2.7. Ensures the improvement of technology for manufacturing products, performing work (services), introducing achievements of science and technology, progressive basic technologies, high-performance resource- and environmentally-saving non-waste technologies, design and implementation of technological systems, environmental protection means, comprehensive mechanization and automation of production processes, non-standard equipment , technological equipment, fixtures and tools, timely development of design capacities, compliance with standards for the use of equipment.

2.8. Implements measures to certify and rationalize workplaces.

2.9. Participates in the work to determine the range of measured parameters and optimal standards of measurement accuracy, to select the necessary means for their implementation, and to improve methods of product quality control.

2.10. Considers designs of products or product composition, industry and state standards, as well as the most complex rationalization proposals and inventions related to production technology, gives conclusions on their compliance with the requirements of economical and environmentally friendly production technology.

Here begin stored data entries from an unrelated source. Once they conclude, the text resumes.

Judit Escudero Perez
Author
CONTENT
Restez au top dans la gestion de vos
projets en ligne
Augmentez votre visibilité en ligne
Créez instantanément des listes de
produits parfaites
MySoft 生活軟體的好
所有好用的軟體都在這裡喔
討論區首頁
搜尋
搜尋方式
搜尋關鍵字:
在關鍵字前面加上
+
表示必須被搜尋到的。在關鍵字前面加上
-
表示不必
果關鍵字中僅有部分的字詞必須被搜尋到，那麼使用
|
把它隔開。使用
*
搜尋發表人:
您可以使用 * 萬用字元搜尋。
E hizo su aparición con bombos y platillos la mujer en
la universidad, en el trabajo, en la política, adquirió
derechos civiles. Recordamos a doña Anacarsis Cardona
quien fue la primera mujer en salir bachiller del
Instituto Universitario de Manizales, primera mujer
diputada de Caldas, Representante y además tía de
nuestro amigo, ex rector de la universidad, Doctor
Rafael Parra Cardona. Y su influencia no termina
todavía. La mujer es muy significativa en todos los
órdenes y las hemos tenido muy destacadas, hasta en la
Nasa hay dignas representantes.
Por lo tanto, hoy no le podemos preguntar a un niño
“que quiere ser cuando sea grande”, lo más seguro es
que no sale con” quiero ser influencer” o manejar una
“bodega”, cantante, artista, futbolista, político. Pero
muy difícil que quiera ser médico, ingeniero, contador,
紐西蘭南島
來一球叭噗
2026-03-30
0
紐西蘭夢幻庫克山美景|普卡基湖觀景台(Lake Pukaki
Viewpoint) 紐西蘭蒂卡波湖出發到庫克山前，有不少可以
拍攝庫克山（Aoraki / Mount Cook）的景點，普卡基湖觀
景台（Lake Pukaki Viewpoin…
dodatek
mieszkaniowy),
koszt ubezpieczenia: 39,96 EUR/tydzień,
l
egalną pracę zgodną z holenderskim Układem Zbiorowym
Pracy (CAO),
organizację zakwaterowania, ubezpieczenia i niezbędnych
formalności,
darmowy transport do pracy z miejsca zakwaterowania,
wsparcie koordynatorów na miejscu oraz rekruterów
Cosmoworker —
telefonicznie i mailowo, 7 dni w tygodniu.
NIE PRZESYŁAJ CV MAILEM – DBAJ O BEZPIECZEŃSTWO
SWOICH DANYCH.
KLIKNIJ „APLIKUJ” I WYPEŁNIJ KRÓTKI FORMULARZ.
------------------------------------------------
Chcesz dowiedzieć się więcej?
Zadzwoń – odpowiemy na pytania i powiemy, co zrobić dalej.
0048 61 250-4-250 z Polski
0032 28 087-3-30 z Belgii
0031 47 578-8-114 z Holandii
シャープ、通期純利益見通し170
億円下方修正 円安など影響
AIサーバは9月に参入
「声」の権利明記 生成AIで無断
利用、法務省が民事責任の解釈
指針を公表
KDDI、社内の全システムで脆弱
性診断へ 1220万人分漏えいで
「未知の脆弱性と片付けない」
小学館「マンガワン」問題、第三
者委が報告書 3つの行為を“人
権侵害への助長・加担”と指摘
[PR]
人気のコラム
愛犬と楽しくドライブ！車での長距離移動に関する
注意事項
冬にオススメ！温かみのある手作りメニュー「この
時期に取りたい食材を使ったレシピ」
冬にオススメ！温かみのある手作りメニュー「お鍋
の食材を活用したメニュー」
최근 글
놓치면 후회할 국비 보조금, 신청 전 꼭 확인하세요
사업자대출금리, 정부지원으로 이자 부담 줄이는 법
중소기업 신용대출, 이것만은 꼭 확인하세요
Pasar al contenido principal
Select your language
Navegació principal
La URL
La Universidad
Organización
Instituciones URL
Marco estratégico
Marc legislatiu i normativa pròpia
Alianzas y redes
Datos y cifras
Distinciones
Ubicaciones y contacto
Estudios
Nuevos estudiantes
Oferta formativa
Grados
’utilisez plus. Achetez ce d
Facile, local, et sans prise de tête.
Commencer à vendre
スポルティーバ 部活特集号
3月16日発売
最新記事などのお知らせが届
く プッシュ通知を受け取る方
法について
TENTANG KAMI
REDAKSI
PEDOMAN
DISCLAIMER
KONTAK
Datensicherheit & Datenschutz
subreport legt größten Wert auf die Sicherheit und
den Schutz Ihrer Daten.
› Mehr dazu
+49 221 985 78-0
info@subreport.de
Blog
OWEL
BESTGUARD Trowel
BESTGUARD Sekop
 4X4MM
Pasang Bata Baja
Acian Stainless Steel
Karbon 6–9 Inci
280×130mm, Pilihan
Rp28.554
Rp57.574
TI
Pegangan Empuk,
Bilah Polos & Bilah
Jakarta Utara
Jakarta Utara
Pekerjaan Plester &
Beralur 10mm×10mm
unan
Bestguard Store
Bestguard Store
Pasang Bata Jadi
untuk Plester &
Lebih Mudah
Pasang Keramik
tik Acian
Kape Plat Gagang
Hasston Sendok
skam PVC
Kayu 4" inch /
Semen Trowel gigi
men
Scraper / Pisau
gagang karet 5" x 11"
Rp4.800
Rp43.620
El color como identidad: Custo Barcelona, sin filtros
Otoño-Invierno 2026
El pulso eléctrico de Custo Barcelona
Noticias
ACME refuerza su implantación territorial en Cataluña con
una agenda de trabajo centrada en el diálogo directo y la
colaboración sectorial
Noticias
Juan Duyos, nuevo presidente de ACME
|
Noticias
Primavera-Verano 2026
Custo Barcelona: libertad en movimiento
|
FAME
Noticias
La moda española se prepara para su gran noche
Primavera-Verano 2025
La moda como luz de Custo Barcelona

2.11. Coordinates the most complex issues related to technological preparation of production with enterprise departments, design and research organizations, and customer representatives.

2.12. Ensures the implementation of computer-aided design systems, organizational and computer technology, automated control systems for equipment and technological processes.

2.13. Participates in the development of enterprise reconstruction projects, measures to reduce the time required to master new equipment and technology, rational use of production capacity, reduce energy and material consumption of production, increase its efficiency, improve product quality, and improve labor organization.

2.14. Manages the conduct of research and experimental work on the development of newly developed technological processes, participates in industrial testing of new types of machines and mechanisms, means of mechanization and automation of production, and in the work of commissions for the acceptance of equipment systems into operation.

2.15. Manages department employees, coordinates and directs the activities of enterprise divisions that provide technological preparation of production, and organizes work to improve the skills of employees.

3. RIGHTS

The chief technologist has the right:

3.1. Give instructions and tasks to his subordinate employees and services on a range of issues included in his functional responsibilities.

3.2. Monitor the implementation of production tasks, timely execution of individual orders by subordinate services and divisions.

3.3. Request and receive the necessary materials and documents related to the activities of the Chief Technologist, subordinate services and divisions.

3.4. Interact with other enterprises, organizations and institutions on production and other issues within the competence of the Chief Technologist.

4. RESPONSIBILITY

The chief technologist is responsible for:

4.1. Results and effectiveness production activities attributed to his functional responsibilities specified in section 2 of these Instructions.

4.2. Inaccurate information about the status of implementation of work plans of subordinate services and departments.

4.3. Failure to comply with orders, instructions and instructions from the director of the enterprise.

4.4. Failure to take measures to suppress identified violations of safety regulations, fire safety and other rules that create a threat to the activities of the enterprise and its employees.

4.5. Failure to ensure compliance with labor and performance discipline by employees of subordinate services and employees subordinate to the Chief Technologist.

5. OPERATING MODE. RIGHT OF SIGNATURE

5.1. The working hours of the Chief Technologist are determined in accordance with the Internal Rules labor regulations installed at the enterprise.

5.2. Due to production needs, the Chief Technologist may go on business trips (including local ones).

5.3. To resolve operational issues to support production activities, the Chief Technologist may be allocated official vehicles.

5.4. The chief technologist, to ensure his activities, is given the right to sign organizational and administrative documents on issues included in his functional responsibilities.